START Records for the task

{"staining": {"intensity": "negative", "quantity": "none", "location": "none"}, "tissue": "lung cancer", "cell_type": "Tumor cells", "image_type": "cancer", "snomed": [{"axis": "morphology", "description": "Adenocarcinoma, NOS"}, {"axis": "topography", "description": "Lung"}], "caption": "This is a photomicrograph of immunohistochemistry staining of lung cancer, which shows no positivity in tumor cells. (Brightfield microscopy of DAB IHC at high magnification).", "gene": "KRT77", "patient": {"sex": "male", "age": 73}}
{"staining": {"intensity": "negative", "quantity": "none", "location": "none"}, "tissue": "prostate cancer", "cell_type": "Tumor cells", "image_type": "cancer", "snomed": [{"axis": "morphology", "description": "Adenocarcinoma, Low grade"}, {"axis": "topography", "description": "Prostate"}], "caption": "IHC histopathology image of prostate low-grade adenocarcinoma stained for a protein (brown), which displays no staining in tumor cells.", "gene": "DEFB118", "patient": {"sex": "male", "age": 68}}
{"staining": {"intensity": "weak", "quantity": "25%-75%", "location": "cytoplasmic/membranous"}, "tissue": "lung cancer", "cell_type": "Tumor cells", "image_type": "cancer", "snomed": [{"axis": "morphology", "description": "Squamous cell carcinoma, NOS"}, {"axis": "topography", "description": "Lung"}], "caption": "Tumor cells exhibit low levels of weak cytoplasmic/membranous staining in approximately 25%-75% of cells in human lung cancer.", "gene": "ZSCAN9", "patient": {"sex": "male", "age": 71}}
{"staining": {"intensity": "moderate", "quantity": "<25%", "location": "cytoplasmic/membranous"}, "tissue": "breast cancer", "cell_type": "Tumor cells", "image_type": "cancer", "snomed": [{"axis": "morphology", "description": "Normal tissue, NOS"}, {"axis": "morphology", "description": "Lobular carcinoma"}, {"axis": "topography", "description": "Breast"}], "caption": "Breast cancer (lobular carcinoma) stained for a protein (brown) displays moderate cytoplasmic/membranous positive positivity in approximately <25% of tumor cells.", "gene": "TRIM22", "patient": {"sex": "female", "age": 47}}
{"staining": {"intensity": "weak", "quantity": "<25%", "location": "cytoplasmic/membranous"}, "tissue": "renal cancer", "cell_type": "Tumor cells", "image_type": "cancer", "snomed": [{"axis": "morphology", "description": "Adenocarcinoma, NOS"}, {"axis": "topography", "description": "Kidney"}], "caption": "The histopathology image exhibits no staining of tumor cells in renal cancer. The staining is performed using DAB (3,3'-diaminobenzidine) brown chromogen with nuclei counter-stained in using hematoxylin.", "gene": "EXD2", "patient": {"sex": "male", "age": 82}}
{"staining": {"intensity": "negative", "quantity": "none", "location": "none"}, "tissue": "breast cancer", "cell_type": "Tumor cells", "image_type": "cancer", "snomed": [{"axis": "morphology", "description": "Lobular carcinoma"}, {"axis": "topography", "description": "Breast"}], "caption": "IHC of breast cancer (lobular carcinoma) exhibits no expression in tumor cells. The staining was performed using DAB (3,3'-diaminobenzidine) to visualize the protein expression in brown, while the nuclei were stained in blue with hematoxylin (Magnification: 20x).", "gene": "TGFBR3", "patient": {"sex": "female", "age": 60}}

END Records for the task

▶ [Task requirements]:
Repeat each line above exactly as it stands.

▶ [Result for this task]:
{"staining": {"intensity": "negative", "quantity": "none", "location": "none"}, "tissue": "lung cancer", "cell_type": "Tumor cells", "image_type": "cancer", "snomed": [{"axis": "morphology", "description": "Adenocarcinoma, NOS"}, {"axis": "topography", "description": "Lung"}], "caption": "This is a photomicrograph of immunohistochemistry staining of lung cancer, which shows no positivity in tumor cells. (Brightfield microscopy of DAB IHC at high magnification).", "gene": "KRT77", "patient": {"sex": "male", "age": 73}}
{"staining": {"intensity": "negative", "quantity": "none", "location": "none"}, "tissue": "prostate cancer", "cell_type": "Tumor cells", "image_type": "cancer", "snomed": [{"axis": "morphology", "description": "Adenocarcinoma, Low grade"}, {"axis": "topography", "description": "Prostate"}], "caption": "IHC histopathology image of prostate low-grade adenocarcinoma stained for a protein (brown), which displays no staining in tumor cells.", "gene": "DEFB118", "patient": {"sex": "male", "age": 68}}
{"staining": {"intensity": "weak", "quantity": "25%-75%", "location": "cytoplasmic/membranous"}, "tissue": "lung cancer", "cell_type": "Tumor cells", "image_type": "cancer", "snomed": [{"axis": "morphology", "description": "Squamous cell carcinoma, NOS"}, {"axis": "topography", "description": "Lung"}], "caption": "Tumor cells exhibit low levels of weak cytoplasmic/membranous staining in approximately 25%-75% of cells in human lung cancer.", "gene": "ZSCAN9", "patient": {"sex": "male", "age": 71}}
{"staining": {"intensity": "moderate", "quantity": "<25%", "location": "cytoplasmic/membranous"}, "tissue": "breast cancer", "cell_type": "Tumor cells", "image_type": "cancer", "snomed": [{"axis": "morphology", "description": "Normal tissue, NOS"}, {"axis": "morphology", "description": "Lobular carcinoma"}, {"axis": "topography", "description": "Breast"}], "caption": "Breast cancer (lobular carcinoma) stained for a protein (brown) displays moderate cytoplasmic/membranous positive positivity in approximately <25% of tumor cells.", "gene": "TRIM22", "patient": {"sex": "female", "age": 47}}
{"staining": {"intensity": "weak", "quantity": "<25%", "location": "cytoplasmic/membranous"}, "tissue": "renal cancer", "cell_type": "Tumor cells", "image_type": "cancer", "snomed": [{"axis": "morphology", "description": "Adenocarcinoma, NOS"}, {"axis": "topography", "description": "Kidney"}], "caption": "The histopathology image exhibits no staining of tumor cells in renal cancer. The staining is performed using DAB (3,3'-diaminobenzidine) brown chromogen with nuclei counter-stained in using hematoxylin.", "gene": "EXD2", "patient": {"sex": "male", "age": 82}}
{"staining": {"intensity": "negative", "quantity": "none", "location": "none"}, "tissue": "breast cancer", "cell_type": "Tumor cells", "image_type": "cancer", "snomed": [{"axis": "morphology", "description": "Lobular carcinoma"}, {"axis": "topography", "description": "Breast"}], "caption": "IHC of breast cancer (lobular carcinoma) exhibits no expression in tumor cells. The staining was performed using DAB (3,3'-diaminobenzidine) to visualize the protein expression in brown, while the nuclei were stained in blue with hematoxylin (Magnification: 20x).", "gene": "TGFBR3", "patient": {"sex": "female", "age": 60}}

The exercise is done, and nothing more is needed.